## start

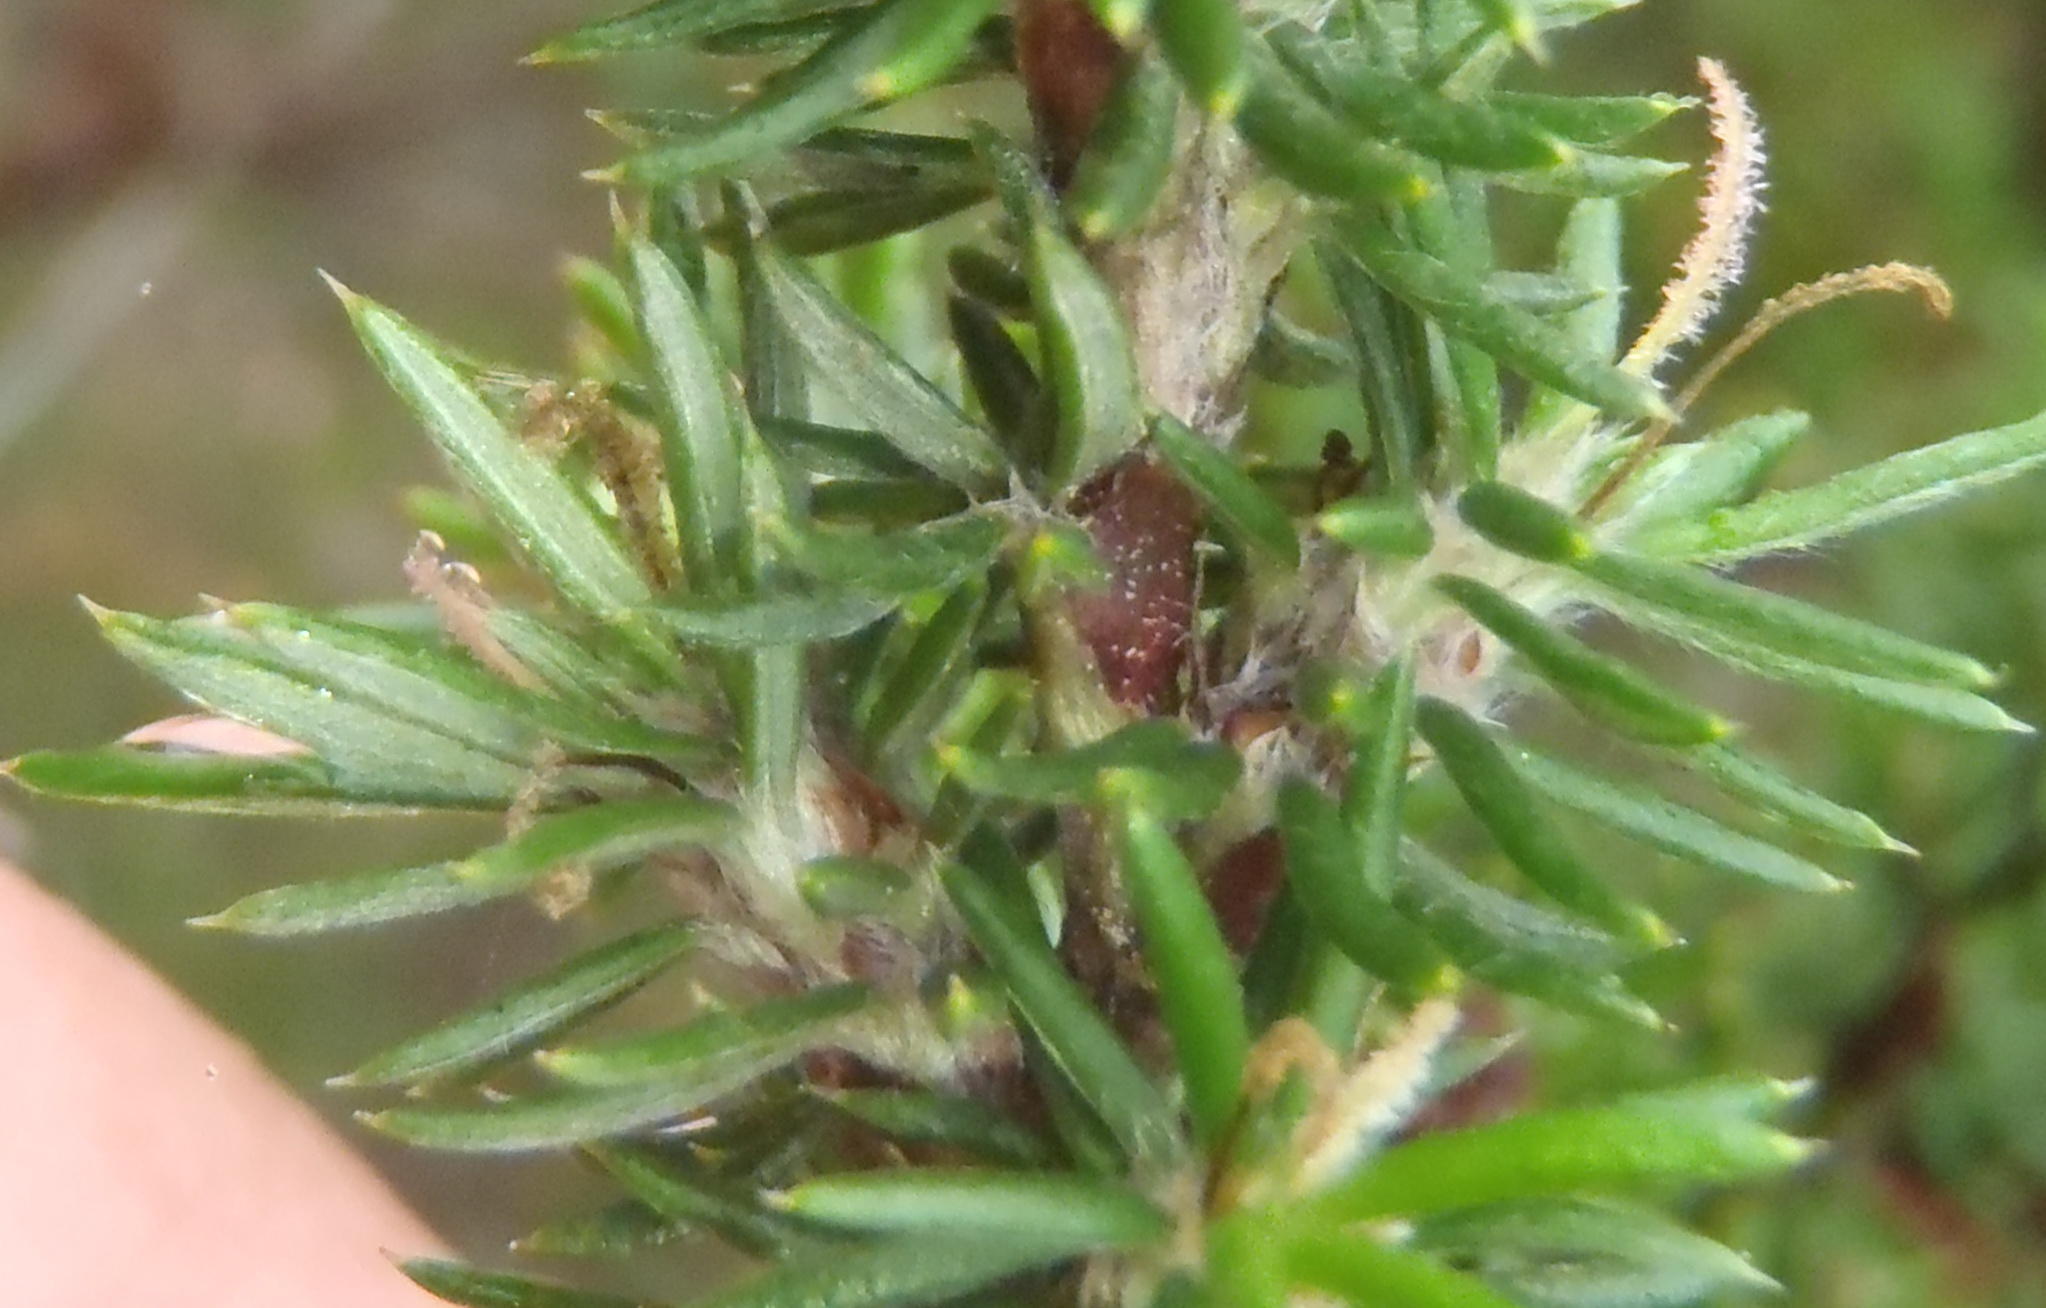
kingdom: Plantae
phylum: Tracheophyta
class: Magnoliopsida
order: Rosales
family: Rosaceae
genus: Cliffortia
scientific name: Cliffortia stricta
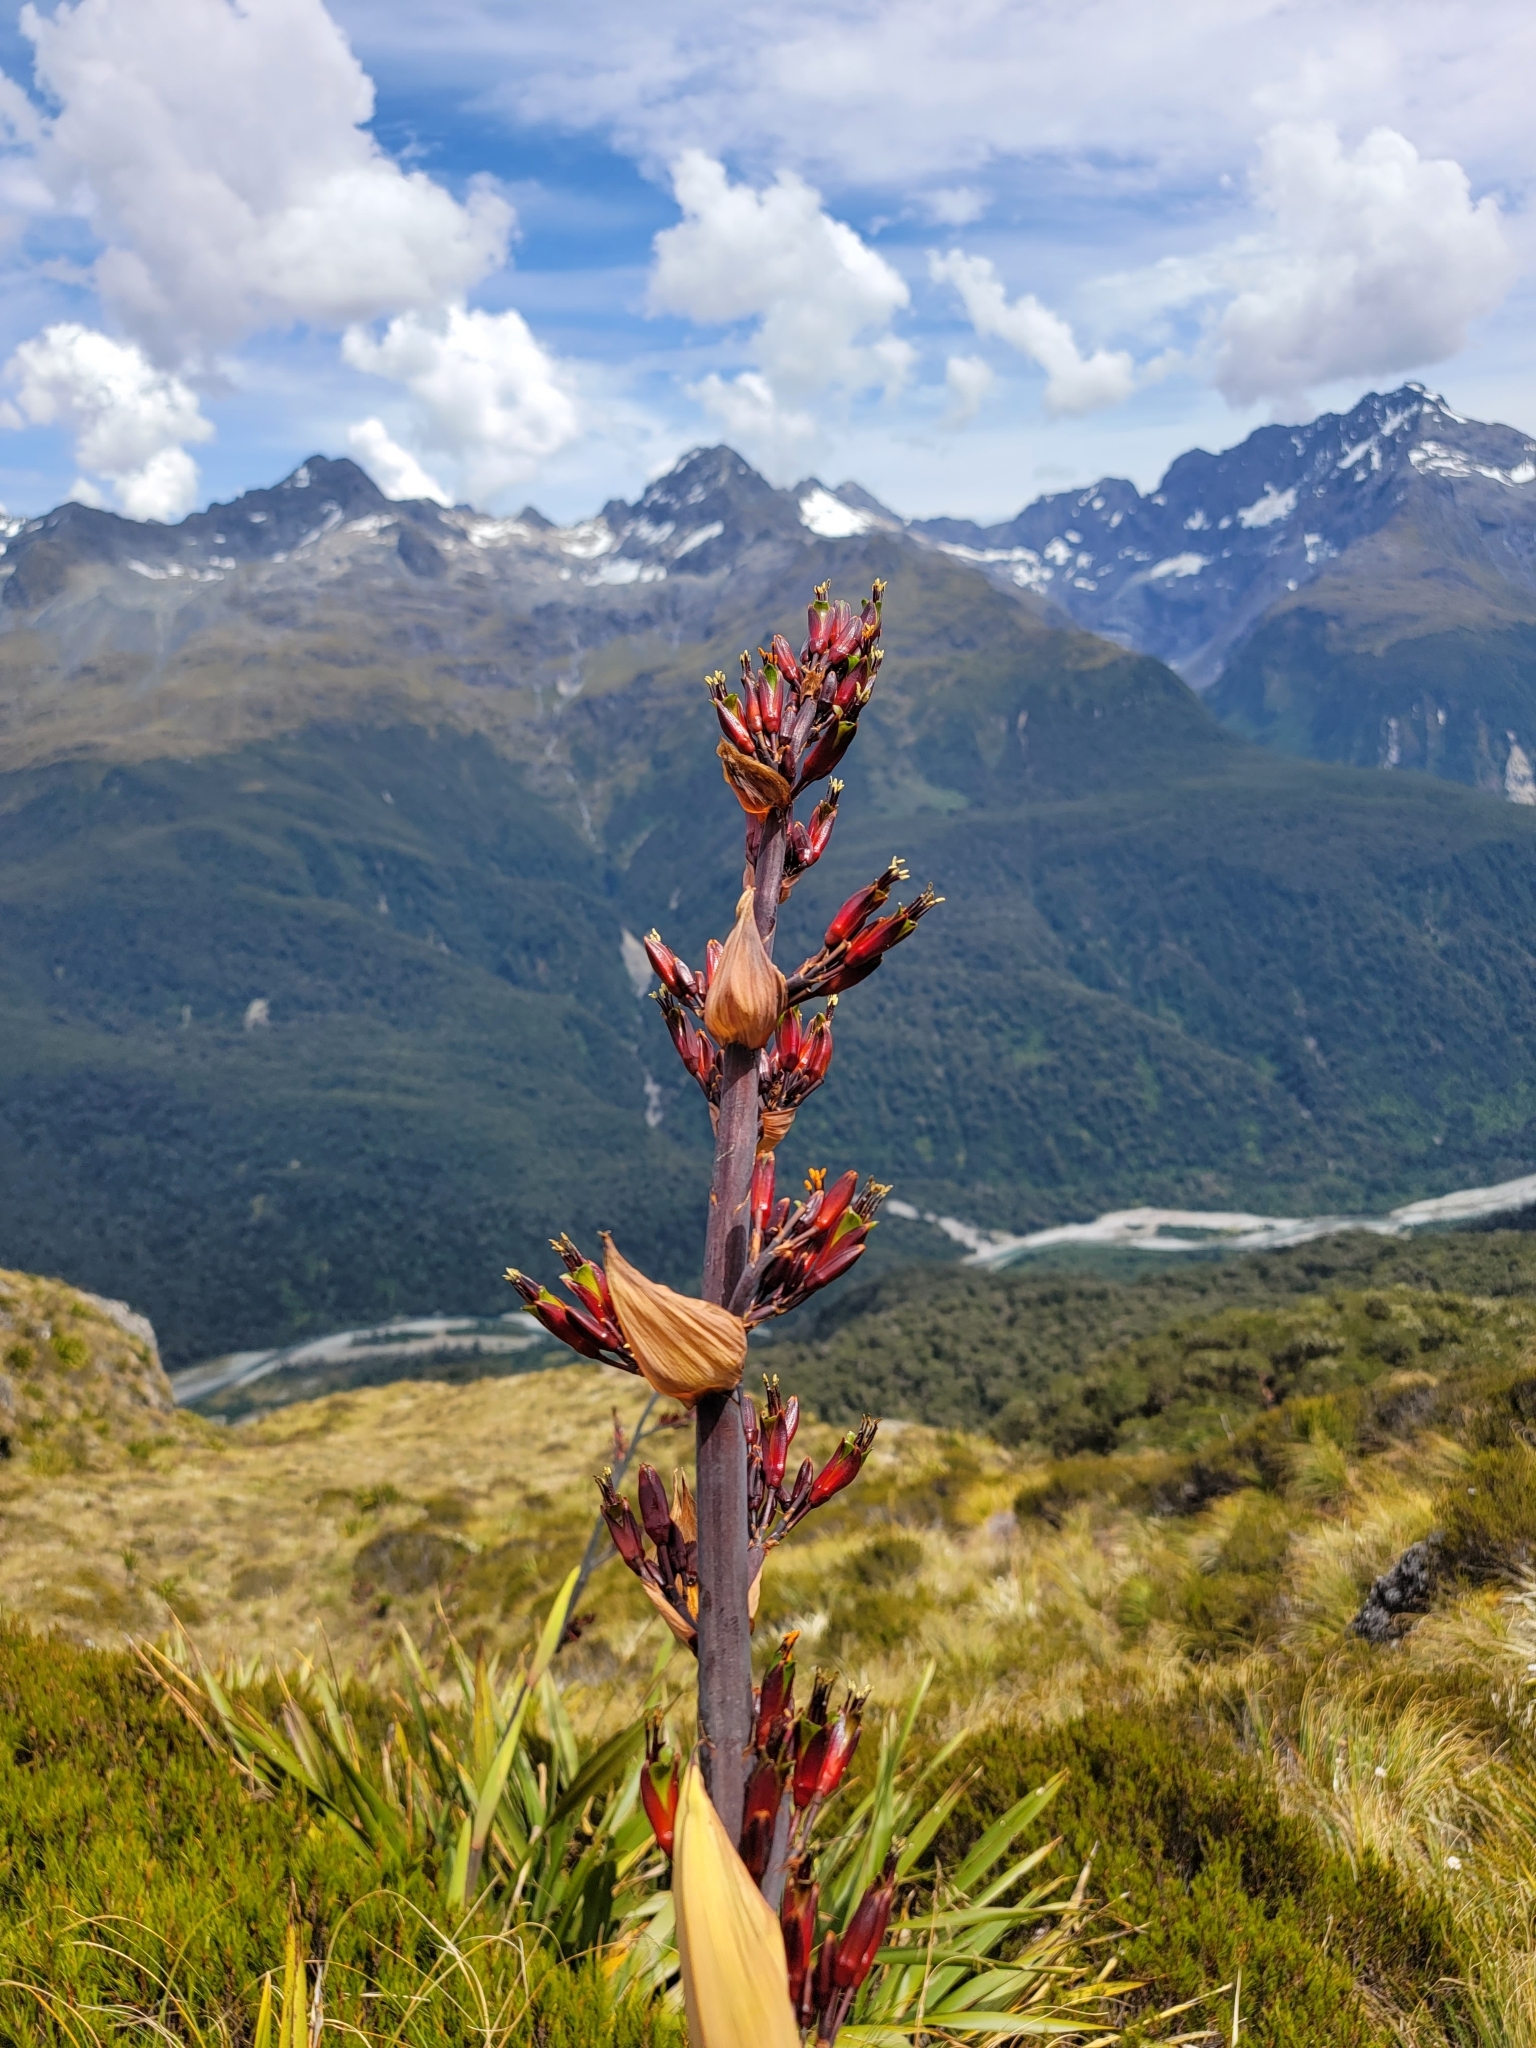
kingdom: Plantae
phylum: Tracheophyta
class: Liliopsida
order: Asparagales
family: Asphodelaceae
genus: Phormium
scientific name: Phormium tenax
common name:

## end

**Challenge**
Write out the material again with each "phylum" replaced by "division" and nothing else changed. Leave the pictures out.

**Response to this exercise**
kingdom: Plantae
division: Tracheophyta
class: Magnoliopsida
order: Rosales
family: Rosaceae
genus: Cliffortia
scientific name: Cliffortia stricta
kingdom: Plantae
division: Tracheophyta
class: Liliopsida
order: Asparagales
family: Asphodelaceae
genus: Phormium
scientific name: Phormium tenax
common name:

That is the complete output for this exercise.